Stored data

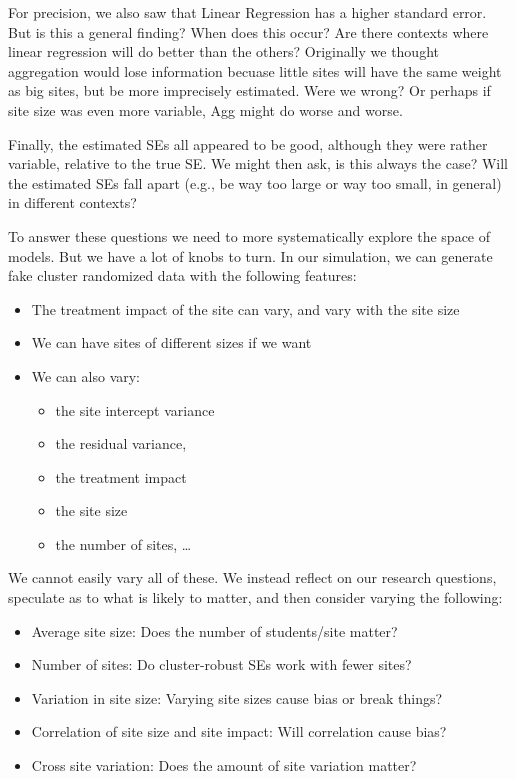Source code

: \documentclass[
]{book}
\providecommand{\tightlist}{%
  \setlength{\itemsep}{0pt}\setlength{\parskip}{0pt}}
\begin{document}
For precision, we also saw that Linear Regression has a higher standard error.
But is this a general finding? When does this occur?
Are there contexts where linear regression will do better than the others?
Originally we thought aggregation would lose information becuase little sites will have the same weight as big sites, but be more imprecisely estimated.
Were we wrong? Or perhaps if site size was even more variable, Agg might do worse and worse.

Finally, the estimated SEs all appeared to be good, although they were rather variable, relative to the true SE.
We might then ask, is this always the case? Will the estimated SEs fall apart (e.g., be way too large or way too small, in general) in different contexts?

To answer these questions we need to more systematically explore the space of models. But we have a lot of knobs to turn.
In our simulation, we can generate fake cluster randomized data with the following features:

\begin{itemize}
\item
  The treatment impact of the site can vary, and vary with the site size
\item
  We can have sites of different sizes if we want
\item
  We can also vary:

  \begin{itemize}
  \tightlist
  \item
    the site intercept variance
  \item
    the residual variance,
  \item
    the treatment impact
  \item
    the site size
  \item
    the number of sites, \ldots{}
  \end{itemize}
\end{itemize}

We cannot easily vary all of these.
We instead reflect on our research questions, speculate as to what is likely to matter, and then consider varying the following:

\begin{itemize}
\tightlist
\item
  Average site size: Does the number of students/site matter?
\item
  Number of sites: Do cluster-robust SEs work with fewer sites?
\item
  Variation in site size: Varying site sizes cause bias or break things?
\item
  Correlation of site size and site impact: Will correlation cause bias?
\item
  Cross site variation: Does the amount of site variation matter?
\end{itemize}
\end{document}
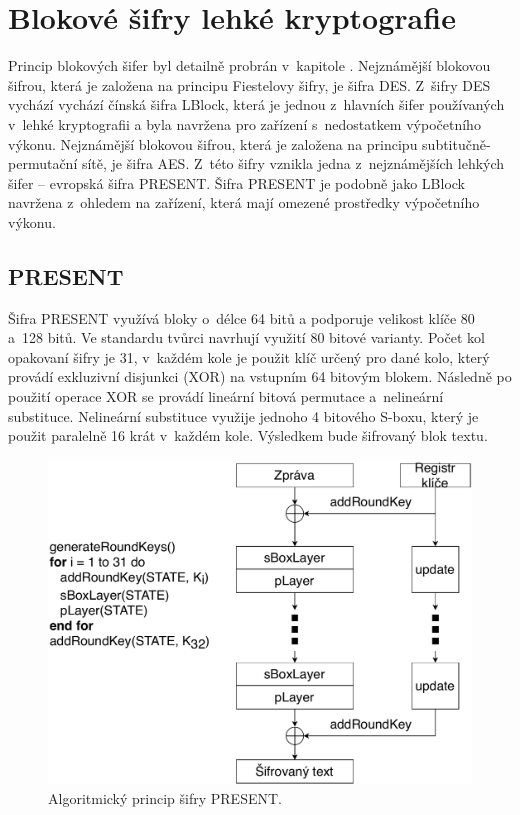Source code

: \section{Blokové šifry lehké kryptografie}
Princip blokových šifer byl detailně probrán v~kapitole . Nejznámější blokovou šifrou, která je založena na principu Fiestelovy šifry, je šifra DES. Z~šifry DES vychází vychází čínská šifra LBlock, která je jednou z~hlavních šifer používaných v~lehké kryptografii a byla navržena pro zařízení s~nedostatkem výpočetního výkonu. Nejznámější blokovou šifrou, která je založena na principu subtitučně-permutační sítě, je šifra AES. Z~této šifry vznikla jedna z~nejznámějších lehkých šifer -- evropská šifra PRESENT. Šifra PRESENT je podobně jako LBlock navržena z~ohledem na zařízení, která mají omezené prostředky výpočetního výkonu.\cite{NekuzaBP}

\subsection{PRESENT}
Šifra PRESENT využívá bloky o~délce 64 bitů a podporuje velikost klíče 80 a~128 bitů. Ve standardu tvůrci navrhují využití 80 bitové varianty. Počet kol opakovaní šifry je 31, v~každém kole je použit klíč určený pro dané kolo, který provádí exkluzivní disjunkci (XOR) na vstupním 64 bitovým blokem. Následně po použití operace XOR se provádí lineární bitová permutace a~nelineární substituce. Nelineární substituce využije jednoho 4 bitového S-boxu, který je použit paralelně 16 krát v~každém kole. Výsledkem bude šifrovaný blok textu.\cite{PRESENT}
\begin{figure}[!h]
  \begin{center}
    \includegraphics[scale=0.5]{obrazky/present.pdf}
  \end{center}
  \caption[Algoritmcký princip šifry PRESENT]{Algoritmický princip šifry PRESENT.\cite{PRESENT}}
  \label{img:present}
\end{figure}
--
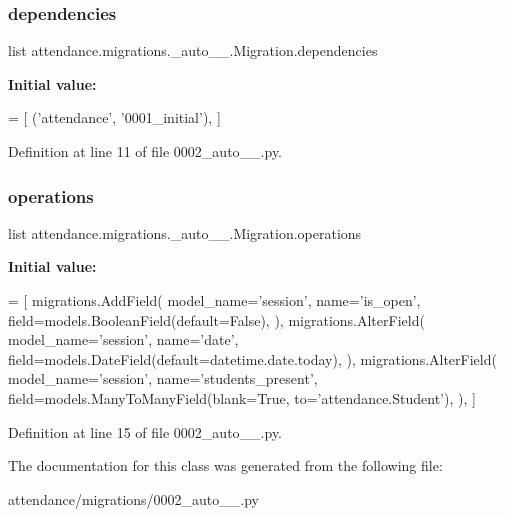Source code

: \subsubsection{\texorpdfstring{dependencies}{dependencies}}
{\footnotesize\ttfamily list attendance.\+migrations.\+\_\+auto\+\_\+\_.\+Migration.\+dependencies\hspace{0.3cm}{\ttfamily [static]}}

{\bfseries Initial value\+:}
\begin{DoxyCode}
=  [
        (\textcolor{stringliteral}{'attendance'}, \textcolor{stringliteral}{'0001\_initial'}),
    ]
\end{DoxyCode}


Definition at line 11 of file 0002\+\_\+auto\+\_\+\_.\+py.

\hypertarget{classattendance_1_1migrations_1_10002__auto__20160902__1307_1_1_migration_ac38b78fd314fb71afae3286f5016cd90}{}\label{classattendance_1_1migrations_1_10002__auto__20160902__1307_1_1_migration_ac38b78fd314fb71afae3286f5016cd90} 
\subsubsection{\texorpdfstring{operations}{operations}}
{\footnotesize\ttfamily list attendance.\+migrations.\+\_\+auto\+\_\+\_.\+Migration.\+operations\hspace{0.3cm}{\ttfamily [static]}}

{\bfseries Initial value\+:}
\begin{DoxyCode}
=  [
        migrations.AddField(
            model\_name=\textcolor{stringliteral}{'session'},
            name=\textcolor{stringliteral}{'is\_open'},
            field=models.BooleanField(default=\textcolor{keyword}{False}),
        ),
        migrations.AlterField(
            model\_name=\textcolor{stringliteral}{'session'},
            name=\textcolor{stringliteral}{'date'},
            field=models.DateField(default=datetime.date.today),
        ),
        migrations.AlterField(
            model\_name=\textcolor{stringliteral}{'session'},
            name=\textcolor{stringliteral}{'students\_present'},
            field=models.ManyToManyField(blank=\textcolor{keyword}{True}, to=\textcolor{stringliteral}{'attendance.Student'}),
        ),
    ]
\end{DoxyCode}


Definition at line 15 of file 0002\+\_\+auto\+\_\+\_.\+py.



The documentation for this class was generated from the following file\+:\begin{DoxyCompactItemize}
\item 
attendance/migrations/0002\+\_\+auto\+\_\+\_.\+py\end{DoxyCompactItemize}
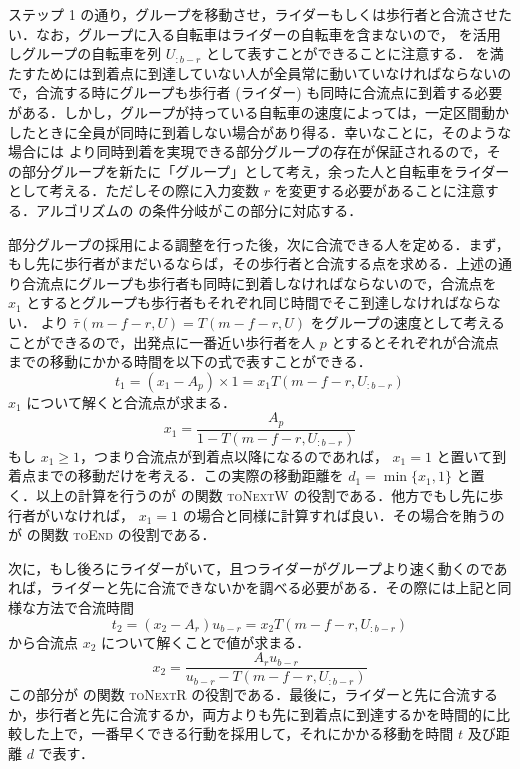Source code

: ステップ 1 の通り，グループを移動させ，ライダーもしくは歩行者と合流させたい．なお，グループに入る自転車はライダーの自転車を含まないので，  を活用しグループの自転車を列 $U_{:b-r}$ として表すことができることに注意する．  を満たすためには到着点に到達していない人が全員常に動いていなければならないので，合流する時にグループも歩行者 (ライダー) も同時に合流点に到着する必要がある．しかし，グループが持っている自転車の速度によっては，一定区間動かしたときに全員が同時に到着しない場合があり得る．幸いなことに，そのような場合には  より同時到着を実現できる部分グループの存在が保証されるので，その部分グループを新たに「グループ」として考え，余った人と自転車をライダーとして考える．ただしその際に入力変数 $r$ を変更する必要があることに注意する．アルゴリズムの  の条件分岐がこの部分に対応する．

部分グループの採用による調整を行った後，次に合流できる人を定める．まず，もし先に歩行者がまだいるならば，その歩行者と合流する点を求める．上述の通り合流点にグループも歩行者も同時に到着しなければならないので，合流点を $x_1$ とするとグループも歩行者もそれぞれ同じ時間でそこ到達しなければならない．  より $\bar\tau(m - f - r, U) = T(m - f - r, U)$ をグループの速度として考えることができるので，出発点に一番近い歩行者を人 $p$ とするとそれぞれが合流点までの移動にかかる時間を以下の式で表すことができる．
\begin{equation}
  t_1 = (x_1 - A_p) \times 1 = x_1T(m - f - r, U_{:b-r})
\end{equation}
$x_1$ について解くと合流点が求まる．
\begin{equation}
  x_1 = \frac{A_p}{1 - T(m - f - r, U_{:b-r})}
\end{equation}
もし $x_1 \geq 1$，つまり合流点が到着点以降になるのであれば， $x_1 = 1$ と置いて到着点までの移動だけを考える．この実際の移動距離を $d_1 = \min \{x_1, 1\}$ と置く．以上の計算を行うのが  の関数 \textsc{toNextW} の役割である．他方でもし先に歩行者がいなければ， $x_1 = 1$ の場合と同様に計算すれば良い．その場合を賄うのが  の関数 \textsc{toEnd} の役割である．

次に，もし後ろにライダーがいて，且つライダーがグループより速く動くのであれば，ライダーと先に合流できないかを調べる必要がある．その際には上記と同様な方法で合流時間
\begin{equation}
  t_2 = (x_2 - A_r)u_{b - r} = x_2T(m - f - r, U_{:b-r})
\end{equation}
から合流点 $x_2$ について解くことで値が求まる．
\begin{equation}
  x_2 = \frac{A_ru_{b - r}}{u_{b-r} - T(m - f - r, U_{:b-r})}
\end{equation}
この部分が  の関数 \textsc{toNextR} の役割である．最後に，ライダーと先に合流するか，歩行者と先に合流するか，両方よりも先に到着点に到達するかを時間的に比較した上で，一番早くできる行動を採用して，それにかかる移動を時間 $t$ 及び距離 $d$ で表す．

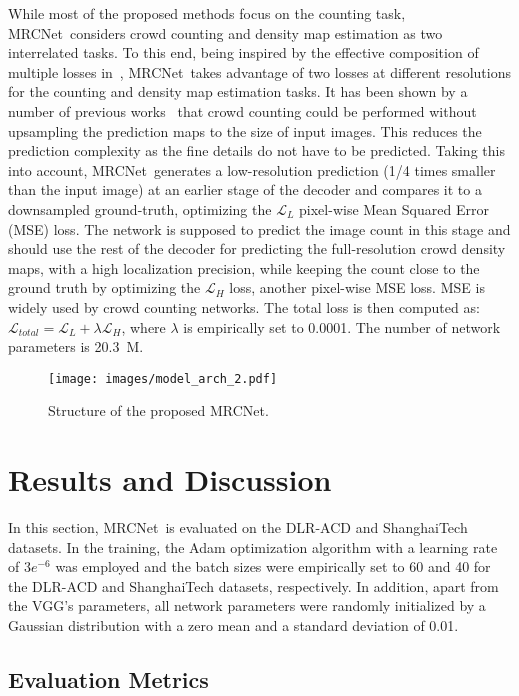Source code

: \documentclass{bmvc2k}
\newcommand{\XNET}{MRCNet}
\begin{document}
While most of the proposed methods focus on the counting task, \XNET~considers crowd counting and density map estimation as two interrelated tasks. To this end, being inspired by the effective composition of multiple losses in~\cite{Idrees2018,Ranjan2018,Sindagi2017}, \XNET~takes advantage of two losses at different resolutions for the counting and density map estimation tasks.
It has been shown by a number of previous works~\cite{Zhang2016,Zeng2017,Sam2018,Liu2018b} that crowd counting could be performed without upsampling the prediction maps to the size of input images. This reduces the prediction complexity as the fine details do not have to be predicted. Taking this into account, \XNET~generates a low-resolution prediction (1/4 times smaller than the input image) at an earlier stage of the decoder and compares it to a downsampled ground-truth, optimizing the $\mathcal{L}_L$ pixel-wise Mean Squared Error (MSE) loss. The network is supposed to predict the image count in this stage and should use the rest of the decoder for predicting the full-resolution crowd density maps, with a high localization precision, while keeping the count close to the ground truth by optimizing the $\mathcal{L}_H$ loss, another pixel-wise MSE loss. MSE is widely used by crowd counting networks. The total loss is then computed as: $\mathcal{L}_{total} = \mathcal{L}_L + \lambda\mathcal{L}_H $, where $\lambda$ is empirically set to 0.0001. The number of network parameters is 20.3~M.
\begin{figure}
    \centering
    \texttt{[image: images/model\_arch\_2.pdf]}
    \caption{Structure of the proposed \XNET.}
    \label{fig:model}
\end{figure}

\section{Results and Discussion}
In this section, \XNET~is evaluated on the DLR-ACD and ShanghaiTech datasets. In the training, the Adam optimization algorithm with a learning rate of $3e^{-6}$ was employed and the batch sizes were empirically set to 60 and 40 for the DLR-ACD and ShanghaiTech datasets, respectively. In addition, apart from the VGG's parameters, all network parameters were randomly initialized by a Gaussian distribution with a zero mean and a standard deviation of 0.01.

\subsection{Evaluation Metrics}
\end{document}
--
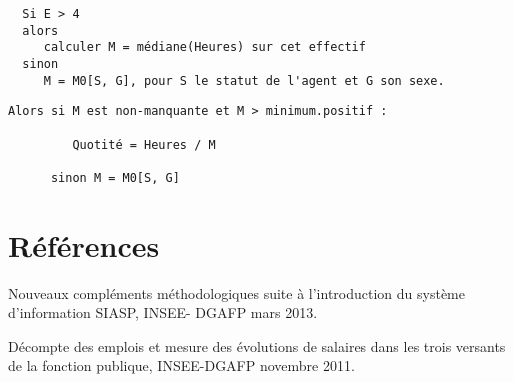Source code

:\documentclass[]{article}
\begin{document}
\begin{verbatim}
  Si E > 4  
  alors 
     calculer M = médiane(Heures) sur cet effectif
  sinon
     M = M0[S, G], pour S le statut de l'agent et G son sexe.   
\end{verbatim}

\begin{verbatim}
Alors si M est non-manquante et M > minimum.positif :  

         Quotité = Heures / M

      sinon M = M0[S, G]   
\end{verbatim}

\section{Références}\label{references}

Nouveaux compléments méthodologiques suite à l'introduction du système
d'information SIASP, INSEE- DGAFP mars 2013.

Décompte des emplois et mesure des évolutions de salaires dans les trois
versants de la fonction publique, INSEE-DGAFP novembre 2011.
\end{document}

**Task objective:** Count every line above that holds the word "sites", and state the number and nothing more.

**Expected answer:** 4